Use cost estimation tools to model architecture costs
Use cost estimation tooling. The Azure Pricing Calculator allows you to estimate costs for each service in your architecture. For existing workloads, use historical usage data to inform estimates. For new workloads, estimate based on projected usage and test deployments. This approach ensures that cost estimates reflect realistic consumption patterns and architectural decisions. If you use Azure Migrate, you can estimate costs for all discovered on-premises workloads.
Estimate operational cost. Identify required skills and training for teams to operate and support the target service model. Plan for changes in engineering practices and delivery processes that the new service model introduces. Engage stakeholders to validate assumptions and align service model decisions with business objectives.
Estimate operational costs for the target service model
Identify required skills and training. Determine the skills your teams need to operate and support the target architecture. Include training costs and time in your estimate. This step ensures that your teams can manage the environment effectively after migration.
Plan for changes in engineering and delivery processes. Evaluate how the new service model affects your current engineering practices. Include the cost of process changes, tooling updates, and stakeholder engagement. Validate these assumptions with business and technical stakeholders to ensure alignment.
Reevaluate cost estimates when projections deviate
Compare cost estimates to budget expectations. Review the output from the Azure Pricing Calculator and compare these cost estimates to your organization’s budget. This comparison identifies discrepancies between projected costs and financial targets. If the estimate is too high or too low, investigate the underlying causes to determine whether architectural changes are necessary.
Identify high-cost architectural elements. Focus your analysis on services with premium SKUs, multi-region deployments, or high consumption rates. These architectural elements often drive significant costs. Determine whether these choices are essential to meet business, performance, or compliance requirements, and document the rationale for each high-cost component.
Adjust the architecture to align with cost goals. Modify service selections, SKUs, or deployment regions for cost optimization. Make sure to maintain required performance and compliance levels. Perhaps you use a single region with availability zones rather than multiple regions. This adjustment process ensures that your architecture supports both technical and financial objectives. Validate each change to confirm that it doesn't introduce new risks or compromise workload requirements.
Validate assumptions through test deployments
Deploy representative workloads in a test environment.
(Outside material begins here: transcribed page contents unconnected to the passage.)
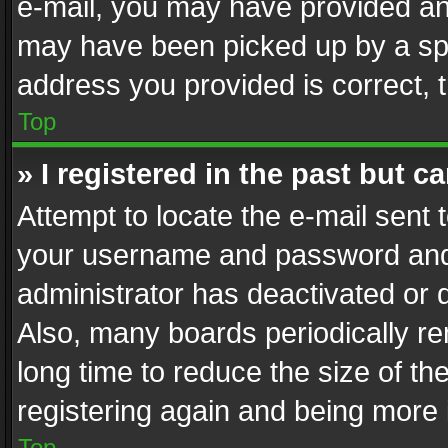
e-mail, you may have provided an 
may have been picked up by a spam
address you provided is correct, t
Top
» I registered in the past but 
Attempt to locate the e-mail sent 
your username and password and t
administrator has deactivated or
Also, many boards periodically r
long time to reduce the size of th
registering again and being more 
Top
Test deployments provide real-world data about resource consumption and performance. This data enables you to compare actual usage to your initial cost estimates and identify any discrepancies. Deploy workloads that match your production scenarios for the best results.
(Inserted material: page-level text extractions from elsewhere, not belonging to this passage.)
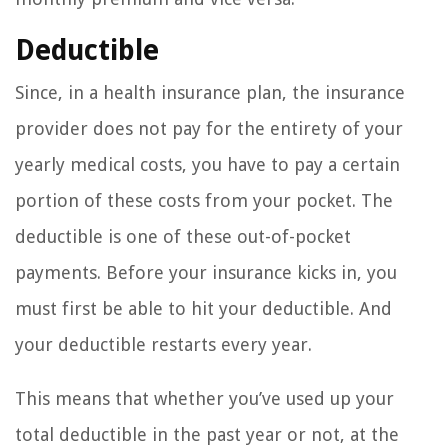
Deductible
Since, in a health insurance plan, the insurance
provider does not pay for the entirety of your
yearly medical costs, you have to pay a certain
portion of these costs from your pocket. The
deductible is one of these out-of-pocket
payments. Before your insurance kicks in, you
must first be able to hit your deductible. And
your deductible restarts every year.
This means that whether you’ve used up your
total deductible in the past year or not, at the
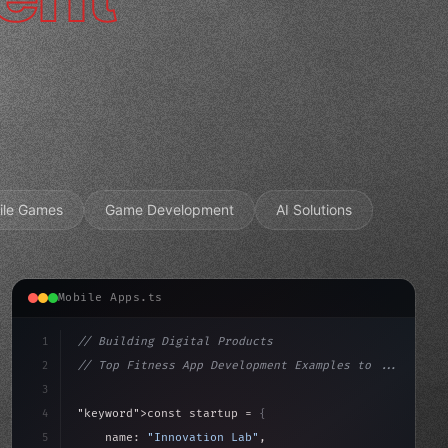
ile Games
Game Development
AI Solutions
Mobile Apps.ts
1
// Building Digital Products
2
// Top Fitness App Development Examples to ...
3
4
"keyword"
>const startup = 
{
5
    name: 
"Innovation Lab"
,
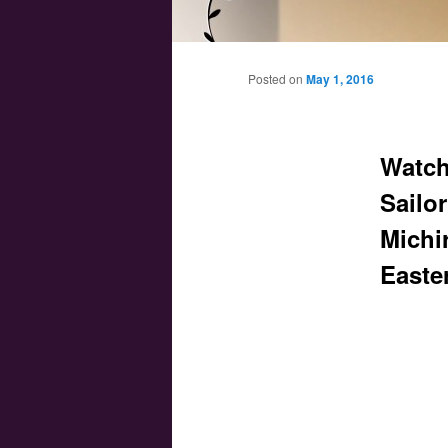
Main menu
Skip to primary content
Skip to secondary content
Posted on
May 1, 2016
Watch 
Sailo
Michi
Easte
Refine your cost model based on test results. Update your cost estimates to reflect the observed usage patterns from your test deployments. This refinement increases the accuracy of your cost model and enables more informed architectural and financial decisions. Adjust service selections, SKUs, or configurations as needed to optimize costs and performance.
Establish a cost baseline
Record all service selections, SKUs, regions, and estimated costs. Include this information in your cloud adoption plan. This documentation supports governance and enables future reviews.
Save cost estimates as a baseline. Use this baseline to monitor cost variance during and after deployment. Analyze deviations to identify optimization opportunities and improve future estimates.